Plotting the residuals
To dig a bit deeper, we can examine the residuals.
plot(fitted(ageChgLM),resid(ageChgLM))
Although there doesn’t appear to be a pattern in the residuals as we move in either direction on the chart, we can see that they are not evenly distributed around \(0\). Our min value is around \(-10,000\) whereas our max value is around \(50,000\). Overall, this tells us that we either need to add in other predictors or create a different model using just this factor.
In a good model we expect the residuals to be normally distributed.
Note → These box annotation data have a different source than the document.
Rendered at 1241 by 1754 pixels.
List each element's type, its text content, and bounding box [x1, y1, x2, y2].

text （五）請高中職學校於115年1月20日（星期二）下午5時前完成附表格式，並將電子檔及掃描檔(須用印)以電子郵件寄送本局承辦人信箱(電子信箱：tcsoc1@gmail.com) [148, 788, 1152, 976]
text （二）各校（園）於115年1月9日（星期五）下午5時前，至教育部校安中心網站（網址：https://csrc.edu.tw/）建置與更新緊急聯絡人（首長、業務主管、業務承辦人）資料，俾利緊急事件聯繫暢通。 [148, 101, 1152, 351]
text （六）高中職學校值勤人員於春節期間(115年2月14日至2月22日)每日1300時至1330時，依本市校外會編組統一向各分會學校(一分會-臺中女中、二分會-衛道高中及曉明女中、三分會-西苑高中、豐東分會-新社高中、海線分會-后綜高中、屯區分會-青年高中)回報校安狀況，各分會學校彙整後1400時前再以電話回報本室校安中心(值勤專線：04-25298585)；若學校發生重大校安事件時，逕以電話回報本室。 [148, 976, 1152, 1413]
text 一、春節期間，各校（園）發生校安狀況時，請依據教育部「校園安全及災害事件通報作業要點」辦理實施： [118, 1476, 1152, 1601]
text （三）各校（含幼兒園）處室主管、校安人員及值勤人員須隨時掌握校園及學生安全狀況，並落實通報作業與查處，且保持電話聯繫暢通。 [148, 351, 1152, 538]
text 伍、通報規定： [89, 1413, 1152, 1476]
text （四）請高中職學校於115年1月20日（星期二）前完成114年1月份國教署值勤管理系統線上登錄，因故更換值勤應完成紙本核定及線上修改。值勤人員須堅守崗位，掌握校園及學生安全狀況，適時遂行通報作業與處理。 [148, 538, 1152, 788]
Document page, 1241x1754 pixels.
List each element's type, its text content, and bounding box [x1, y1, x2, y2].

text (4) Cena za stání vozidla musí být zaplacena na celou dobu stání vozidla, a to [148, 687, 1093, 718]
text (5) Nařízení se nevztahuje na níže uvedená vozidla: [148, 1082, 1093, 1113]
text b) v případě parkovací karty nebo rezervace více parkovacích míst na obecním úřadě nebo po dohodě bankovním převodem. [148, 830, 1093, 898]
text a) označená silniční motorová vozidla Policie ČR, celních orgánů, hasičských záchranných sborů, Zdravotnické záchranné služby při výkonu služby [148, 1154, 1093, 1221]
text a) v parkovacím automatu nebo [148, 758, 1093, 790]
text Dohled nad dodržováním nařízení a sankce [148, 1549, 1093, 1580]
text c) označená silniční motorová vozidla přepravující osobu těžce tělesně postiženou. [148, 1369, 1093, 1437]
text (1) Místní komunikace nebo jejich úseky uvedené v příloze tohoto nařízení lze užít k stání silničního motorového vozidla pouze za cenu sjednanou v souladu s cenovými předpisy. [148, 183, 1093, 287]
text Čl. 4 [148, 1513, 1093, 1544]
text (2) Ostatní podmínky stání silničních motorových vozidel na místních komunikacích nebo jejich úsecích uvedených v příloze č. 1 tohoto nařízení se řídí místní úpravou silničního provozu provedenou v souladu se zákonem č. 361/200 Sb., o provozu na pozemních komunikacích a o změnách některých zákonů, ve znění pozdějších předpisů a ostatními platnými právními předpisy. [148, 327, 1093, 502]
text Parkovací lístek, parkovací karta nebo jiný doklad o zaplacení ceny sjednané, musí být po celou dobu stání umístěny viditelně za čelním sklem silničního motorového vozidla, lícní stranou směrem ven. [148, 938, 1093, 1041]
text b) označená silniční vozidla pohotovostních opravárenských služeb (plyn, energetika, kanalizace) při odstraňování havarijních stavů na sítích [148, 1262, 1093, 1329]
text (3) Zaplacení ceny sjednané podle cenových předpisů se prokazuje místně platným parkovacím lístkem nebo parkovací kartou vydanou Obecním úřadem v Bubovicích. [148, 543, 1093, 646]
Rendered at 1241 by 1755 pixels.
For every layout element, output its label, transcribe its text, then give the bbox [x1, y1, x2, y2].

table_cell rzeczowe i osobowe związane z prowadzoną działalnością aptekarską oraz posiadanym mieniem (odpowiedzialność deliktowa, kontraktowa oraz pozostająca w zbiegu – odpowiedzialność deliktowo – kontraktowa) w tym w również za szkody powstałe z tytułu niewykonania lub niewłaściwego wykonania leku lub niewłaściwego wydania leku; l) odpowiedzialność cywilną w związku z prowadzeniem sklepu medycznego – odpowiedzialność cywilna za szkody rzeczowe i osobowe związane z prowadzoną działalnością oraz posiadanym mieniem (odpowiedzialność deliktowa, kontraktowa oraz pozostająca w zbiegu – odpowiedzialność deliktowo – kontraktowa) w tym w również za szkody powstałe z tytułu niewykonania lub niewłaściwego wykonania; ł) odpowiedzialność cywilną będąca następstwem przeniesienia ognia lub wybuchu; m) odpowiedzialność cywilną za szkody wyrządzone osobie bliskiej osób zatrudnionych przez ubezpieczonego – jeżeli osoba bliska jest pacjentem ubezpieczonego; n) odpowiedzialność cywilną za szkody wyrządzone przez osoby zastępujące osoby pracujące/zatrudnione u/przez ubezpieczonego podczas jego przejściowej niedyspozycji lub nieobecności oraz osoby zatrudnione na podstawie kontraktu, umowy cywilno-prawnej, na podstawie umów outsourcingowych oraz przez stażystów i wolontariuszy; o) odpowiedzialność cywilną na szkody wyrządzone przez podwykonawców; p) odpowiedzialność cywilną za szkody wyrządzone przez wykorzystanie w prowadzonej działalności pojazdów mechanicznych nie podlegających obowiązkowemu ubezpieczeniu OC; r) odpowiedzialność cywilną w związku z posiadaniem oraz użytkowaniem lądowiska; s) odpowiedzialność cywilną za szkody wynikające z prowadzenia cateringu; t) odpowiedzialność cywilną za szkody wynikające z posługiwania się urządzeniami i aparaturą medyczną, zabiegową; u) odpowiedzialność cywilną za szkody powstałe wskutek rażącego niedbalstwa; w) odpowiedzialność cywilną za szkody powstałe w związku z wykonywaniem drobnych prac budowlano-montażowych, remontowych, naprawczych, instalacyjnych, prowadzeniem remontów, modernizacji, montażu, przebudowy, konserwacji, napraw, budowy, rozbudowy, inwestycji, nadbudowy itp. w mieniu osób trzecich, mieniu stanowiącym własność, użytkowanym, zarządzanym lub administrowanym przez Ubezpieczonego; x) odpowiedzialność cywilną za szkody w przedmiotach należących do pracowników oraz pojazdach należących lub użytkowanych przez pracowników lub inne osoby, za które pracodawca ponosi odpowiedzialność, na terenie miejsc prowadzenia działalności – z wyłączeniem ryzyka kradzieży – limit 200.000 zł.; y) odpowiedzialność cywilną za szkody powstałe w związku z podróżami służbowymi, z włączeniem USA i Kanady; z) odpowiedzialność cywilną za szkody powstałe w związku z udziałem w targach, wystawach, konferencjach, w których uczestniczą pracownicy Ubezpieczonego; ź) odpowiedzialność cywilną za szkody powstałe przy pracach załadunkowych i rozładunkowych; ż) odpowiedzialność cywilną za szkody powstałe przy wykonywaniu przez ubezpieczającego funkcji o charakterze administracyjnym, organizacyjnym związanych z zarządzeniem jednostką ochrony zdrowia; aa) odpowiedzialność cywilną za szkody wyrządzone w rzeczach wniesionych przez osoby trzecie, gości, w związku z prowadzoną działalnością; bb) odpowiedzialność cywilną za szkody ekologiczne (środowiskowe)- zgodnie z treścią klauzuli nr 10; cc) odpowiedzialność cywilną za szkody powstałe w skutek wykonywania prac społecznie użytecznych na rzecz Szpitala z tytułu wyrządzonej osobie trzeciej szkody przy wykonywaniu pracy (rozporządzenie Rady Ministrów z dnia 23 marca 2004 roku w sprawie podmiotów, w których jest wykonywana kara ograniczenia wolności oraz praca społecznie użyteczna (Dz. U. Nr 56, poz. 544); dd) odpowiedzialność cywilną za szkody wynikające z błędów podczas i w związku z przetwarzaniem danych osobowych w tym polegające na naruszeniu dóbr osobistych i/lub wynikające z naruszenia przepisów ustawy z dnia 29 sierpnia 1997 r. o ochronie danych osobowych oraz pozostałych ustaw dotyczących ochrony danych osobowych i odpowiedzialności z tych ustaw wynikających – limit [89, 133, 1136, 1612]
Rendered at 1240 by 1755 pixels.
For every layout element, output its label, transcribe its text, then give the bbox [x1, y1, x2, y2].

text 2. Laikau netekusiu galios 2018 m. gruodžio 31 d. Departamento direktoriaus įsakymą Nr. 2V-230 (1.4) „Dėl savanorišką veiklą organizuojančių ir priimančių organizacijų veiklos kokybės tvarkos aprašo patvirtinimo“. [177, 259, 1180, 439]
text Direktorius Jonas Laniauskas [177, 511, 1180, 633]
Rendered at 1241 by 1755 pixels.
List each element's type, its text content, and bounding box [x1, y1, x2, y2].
By graphing the data in a Q-Q plot, we can see how well the observations follow the line. If they fit the line well, we know that the data is normally distributed.
qqnorm(resid(ageChgLM))
qqline(resid(ageChgLM))
Conclusions
From this analysis, we can see that modeling the healthcare costs using one-factor linear regression with age as the explanatory variable does not produce a very good output for a few reasons:
- There is a lot of variance in the residuals. In a plot of the residuals, we see that the magnitudes of the negative errors are a lot smaller than the magnitudes of the positive errors.
- The residuals are not normally distributed. We can see from the Q-Q plot that the data doesn’t follow the line, meaning the residuals do not follow a normal distribution.
- The model only accounts for \(8.9\%\) of the variation in the data.